You can build expressions through the ExpressionBuilder. It has the following
methods:

* ``andX($arg1, $arg2, ...)``
* ``orX($arg1, $arg2, ...)``
* ``not($expression)``
* ``eq($field, $value)``
* ``gt($field, $value)``
* ``lt($field, $value)``
* ``lte($field, $value)``
* ``gte($field, $value)``
* ``neq($field, $value)``
* ``isNull($field)``
* ``in($field, array $values)``
* ``notIn($field, array $values)``
* ``contains($field, $value)``
* ``memberOf($value, $field)``
* ``startsWith($field, $value)``
* ``endsWith($field, $value)``


.. note::

    Depending on whether the collection has already been loaded from the
    database or not, criteria matching may happen at the database/SQL level
    or on objects in memory. This may lead to different results and come
    surprising, for example when a code change in one place leads to a collection
    becoming initialized and, as a side effect, returning a different result
    or even breaking a ``matching()`` call somewhere else. Also, collection
    initialization state in practical use cases may differ from the one covered
    in unit tests.

    Database level comparisons are based on scalar representations of the values
    stored in entity properties. The field names passed to expressions correspond
    to property names. Comparison and sorting may be affected by
    database-specific behavior. For example, MySQL enum types sort by index position,
    not lexicographically by value.

    In-memory handling is based on the ``Selectable`` API of `Doctrine Collections <https://www.doctrine-project.org/projects/doctrine-collections/en/stable/index.html#matching>`.
    In this case, field names passed to expressions are being used to derive accessor
    method names.

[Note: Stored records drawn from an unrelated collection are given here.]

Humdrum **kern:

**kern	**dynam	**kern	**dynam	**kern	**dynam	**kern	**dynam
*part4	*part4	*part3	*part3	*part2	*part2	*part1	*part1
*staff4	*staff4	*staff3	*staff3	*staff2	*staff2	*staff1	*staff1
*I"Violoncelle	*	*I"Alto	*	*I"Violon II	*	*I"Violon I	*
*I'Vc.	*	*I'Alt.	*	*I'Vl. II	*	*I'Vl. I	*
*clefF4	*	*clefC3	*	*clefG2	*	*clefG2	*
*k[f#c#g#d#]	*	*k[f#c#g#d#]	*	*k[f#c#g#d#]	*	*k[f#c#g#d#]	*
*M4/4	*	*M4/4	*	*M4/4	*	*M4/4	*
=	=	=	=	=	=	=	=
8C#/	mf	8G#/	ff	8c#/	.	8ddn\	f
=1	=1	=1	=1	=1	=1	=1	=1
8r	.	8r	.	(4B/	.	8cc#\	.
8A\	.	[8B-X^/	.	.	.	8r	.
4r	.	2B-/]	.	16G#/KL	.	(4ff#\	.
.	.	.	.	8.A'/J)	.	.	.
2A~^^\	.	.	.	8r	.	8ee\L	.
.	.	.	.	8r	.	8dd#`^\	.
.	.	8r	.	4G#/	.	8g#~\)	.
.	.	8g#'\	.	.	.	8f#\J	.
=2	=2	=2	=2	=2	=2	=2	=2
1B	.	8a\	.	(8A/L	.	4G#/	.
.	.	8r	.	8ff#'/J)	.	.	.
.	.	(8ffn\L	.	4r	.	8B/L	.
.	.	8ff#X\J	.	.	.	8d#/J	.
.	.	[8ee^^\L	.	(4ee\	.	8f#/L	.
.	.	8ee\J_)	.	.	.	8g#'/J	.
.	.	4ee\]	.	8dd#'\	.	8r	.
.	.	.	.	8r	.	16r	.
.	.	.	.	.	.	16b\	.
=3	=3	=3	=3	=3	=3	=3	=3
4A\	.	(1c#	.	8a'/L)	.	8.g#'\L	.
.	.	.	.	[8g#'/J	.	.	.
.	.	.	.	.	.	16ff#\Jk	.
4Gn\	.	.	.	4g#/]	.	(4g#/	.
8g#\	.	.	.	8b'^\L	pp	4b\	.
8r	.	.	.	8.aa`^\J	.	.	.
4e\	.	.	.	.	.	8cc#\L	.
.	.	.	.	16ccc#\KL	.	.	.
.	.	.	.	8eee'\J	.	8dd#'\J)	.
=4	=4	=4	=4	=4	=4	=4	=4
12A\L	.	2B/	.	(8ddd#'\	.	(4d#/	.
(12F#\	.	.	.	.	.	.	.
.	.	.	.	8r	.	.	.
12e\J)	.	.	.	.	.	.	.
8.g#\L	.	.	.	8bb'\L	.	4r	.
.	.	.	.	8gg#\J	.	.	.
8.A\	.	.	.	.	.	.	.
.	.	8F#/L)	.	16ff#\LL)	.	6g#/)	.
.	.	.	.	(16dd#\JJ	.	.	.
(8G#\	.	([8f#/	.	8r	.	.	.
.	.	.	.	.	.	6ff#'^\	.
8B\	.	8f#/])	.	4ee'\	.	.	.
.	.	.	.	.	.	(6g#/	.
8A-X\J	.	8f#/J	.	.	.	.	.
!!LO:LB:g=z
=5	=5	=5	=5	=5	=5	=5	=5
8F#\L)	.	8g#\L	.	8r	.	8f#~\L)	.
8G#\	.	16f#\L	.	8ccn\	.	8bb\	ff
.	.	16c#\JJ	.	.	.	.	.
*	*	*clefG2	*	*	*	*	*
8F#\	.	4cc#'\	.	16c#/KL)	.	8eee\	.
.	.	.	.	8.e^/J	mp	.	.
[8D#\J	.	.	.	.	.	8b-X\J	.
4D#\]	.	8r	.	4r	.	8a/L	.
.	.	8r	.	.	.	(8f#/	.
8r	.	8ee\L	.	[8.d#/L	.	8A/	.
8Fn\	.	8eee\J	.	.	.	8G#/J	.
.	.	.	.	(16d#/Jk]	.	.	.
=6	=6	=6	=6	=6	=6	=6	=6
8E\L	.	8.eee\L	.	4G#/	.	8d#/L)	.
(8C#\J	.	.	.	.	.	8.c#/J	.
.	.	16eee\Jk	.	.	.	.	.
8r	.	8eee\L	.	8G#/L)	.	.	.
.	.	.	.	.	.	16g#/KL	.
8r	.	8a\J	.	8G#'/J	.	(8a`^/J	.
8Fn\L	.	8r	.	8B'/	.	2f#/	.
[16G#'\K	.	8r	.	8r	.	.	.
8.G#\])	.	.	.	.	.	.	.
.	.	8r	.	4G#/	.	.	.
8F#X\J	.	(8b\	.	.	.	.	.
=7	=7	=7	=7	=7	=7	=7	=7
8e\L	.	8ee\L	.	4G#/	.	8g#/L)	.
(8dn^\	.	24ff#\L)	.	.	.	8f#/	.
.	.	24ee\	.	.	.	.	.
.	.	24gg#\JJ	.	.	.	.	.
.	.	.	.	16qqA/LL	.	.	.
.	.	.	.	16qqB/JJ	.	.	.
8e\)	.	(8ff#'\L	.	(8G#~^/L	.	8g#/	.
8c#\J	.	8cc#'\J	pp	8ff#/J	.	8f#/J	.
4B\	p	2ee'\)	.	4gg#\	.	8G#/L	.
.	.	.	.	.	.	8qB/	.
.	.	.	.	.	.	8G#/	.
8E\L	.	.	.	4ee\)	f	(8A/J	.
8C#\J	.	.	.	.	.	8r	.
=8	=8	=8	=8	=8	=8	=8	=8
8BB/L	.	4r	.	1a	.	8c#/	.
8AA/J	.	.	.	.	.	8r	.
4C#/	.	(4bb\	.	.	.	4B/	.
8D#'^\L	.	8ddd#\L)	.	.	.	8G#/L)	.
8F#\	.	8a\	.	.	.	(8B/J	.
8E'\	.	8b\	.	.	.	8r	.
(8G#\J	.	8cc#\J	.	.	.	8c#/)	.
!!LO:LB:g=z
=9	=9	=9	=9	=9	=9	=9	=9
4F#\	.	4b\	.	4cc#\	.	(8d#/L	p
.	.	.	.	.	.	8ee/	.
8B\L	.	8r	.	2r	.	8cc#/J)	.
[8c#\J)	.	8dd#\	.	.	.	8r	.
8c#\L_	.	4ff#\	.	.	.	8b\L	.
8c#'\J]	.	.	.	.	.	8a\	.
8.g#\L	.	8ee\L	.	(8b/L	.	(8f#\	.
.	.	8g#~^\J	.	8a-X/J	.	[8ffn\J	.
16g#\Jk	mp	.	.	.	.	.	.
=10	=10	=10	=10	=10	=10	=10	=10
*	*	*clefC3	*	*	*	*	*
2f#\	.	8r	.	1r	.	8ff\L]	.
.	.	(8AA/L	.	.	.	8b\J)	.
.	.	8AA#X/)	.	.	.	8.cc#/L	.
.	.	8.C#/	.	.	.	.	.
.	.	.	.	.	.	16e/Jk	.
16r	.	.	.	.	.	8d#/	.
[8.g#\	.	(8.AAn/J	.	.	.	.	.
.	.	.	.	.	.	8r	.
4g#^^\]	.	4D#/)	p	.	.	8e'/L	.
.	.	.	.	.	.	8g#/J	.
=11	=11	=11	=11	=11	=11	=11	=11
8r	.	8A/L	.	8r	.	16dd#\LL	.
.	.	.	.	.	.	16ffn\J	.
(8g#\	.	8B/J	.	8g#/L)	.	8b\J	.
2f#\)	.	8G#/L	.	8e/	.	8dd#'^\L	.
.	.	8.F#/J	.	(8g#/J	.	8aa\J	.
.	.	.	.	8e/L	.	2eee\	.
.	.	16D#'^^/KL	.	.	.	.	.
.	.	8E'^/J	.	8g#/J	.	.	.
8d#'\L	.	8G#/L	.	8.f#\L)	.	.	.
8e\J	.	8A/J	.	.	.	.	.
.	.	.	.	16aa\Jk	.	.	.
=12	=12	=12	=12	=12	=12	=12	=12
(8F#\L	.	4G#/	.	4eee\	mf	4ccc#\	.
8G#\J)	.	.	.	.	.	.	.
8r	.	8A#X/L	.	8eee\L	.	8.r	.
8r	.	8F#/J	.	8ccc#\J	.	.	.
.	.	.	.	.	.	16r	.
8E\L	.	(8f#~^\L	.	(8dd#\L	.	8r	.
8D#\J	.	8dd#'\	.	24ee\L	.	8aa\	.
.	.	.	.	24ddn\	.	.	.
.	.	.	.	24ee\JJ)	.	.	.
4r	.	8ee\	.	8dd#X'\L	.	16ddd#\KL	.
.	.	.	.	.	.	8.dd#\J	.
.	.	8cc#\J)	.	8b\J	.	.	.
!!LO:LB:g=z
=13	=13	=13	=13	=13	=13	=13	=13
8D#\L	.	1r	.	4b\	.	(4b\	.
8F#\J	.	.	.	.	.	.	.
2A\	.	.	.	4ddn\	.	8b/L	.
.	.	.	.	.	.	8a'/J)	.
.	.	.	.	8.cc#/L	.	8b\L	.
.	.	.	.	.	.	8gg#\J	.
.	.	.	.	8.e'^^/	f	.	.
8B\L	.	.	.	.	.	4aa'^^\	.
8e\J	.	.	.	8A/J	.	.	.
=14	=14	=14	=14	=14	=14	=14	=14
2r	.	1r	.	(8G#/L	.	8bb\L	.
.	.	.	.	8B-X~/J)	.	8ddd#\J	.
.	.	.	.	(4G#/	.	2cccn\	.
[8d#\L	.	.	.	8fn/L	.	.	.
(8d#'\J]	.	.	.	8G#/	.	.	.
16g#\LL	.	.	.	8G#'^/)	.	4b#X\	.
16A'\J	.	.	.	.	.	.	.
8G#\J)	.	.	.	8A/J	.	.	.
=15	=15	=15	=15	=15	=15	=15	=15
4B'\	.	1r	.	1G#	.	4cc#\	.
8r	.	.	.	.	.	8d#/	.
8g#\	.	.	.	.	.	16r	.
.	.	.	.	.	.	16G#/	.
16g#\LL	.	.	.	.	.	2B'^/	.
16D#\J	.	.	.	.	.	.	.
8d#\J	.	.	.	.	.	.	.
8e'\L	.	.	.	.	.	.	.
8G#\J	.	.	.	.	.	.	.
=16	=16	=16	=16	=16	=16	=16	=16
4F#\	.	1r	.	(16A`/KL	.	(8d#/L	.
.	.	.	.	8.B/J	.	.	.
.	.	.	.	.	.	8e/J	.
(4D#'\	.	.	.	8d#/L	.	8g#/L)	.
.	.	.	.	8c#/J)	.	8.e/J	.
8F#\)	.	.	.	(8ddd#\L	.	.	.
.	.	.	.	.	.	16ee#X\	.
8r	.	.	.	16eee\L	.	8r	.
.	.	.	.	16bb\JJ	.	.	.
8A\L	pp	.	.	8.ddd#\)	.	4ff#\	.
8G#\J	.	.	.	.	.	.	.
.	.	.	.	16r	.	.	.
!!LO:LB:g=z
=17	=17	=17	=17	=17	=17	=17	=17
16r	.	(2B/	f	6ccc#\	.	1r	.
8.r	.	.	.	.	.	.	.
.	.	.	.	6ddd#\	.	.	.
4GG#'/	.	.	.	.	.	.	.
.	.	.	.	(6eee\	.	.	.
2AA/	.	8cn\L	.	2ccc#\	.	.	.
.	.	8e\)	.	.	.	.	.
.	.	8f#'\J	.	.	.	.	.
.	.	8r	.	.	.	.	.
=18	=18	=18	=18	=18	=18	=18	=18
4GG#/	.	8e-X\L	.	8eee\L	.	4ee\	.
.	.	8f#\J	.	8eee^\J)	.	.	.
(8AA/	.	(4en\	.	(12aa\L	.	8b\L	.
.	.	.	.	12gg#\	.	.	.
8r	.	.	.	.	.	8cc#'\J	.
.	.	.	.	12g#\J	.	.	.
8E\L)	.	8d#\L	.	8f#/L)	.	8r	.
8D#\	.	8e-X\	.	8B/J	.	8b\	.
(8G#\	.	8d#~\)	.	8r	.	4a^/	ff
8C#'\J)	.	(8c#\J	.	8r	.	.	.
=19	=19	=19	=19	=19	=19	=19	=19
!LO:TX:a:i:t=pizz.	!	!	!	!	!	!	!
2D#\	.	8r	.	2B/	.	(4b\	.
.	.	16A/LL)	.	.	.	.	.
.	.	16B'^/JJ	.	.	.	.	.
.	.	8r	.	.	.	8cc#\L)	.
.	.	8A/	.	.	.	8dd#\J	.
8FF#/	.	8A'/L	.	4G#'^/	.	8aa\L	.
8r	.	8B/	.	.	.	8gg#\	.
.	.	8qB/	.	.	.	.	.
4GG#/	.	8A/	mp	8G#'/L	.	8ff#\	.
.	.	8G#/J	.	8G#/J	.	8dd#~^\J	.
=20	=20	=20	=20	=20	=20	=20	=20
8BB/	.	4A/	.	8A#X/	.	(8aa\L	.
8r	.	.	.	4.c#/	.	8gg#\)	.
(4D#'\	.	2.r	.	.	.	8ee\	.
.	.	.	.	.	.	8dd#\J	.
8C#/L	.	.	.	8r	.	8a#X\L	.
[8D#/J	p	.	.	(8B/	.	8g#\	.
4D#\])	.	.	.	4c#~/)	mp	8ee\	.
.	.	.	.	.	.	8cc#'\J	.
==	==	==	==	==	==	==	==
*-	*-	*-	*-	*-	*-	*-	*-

Strict type comparisons are used for equal and not-equal checks,
    and generally PHP language rules are being used for other comparison operators
    or sorting.

    As a general guidance, for consistent results use the Criteria API with scalar
    values only. Note that ``DateTime`` and ``DateTimeImmutable`` are two predominant
    examples of value objects that are *not* scalars.

    Refrain from using special database-level column types or custom Doctrine Types
    that may lead to database-specific comparison or sorting rules being applied, or
    to database-level values being different from object field values.

    Provide accessor methods for all entity fields used in criteria expressions,
    and implement those methods in a way that their return value is the
    same as the database-level value.